[Opening Available data section]

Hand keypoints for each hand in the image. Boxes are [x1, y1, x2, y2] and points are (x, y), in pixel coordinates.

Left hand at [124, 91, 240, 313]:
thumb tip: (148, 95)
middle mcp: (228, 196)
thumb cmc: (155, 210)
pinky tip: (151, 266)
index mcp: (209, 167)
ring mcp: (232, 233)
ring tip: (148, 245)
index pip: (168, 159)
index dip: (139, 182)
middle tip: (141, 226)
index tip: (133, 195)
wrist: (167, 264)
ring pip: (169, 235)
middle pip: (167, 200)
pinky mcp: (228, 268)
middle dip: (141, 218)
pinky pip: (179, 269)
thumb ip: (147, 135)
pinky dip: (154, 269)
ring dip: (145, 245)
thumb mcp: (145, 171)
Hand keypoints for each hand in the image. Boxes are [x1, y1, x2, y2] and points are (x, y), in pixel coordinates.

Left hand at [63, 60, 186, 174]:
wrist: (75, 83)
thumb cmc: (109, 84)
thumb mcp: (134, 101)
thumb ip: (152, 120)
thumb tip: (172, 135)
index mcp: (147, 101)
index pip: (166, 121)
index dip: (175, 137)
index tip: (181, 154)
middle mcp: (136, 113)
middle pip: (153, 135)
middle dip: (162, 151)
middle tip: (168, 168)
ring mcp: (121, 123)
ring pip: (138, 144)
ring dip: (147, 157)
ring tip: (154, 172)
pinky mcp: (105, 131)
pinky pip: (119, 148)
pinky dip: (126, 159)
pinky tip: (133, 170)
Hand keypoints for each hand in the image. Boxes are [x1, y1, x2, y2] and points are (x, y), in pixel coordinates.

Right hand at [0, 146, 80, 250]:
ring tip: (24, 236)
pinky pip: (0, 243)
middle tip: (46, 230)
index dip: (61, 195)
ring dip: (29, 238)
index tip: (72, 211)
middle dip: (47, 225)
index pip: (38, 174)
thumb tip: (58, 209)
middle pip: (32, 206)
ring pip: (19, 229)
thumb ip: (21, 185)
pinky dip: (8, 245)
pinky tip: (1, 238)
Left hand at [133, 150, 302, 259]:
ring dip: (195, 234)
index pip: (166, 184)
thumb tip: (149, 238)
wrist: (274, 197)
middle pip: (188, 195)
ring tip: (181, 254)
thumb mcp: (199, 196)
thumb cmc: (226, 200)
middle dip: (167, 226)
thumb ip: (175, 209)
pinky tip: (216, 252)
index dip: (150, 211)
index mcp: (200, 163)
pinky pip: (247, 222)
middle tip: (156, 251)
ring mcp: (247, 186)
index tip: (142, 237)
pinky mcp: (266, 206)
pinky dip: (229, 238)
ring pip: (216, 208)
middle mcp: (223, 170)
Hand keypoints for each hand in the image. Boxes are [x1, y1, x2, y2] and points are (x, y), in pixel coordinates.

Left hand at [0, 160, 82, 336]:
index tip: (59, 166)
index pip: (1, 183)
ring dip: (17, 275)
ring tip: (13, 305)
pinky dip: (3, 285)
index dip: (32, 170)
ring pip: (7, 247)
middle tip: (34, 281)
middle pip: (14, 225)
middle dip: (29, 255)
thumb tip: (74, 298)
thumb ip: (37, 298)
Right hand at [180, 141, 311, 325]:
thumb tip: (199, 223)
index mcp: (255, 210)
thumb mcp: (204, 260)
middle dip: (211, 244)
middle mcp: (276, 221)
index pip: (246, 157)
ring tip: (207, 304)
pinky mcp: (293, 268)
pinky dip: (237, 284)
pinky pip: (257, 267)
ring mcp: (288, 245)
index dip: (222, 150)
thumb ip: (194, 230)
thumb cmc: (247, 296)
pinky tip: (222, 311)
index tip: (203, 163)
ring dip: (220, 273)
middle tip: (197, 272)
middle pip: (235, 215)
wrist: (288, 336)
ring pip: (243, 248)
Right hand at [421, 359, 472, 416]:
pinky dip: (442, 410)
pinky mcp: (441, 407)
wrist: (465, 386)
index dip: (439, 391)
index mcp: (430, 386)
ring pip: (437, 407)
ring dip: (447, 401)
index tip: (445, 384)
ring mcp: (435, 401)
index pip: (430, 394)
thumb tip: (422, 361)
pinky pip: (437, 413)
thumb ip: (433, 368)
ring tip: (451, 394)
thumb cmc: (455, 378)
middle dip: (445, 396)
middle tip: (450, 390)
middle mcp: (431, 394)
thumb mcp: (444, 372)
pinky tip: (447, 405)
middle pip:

[Closing Available data section]

◆ To do: Show, from the entries above, every line that includes the string "Left".

◆ Answer to this task:
Left hand at [124, 91, 240, 313]:
Left hand at [63, 60, 186, 174]:
Left hand at [133, 150, 302, 259]:
Left hand at [0, 160, 82, 336]:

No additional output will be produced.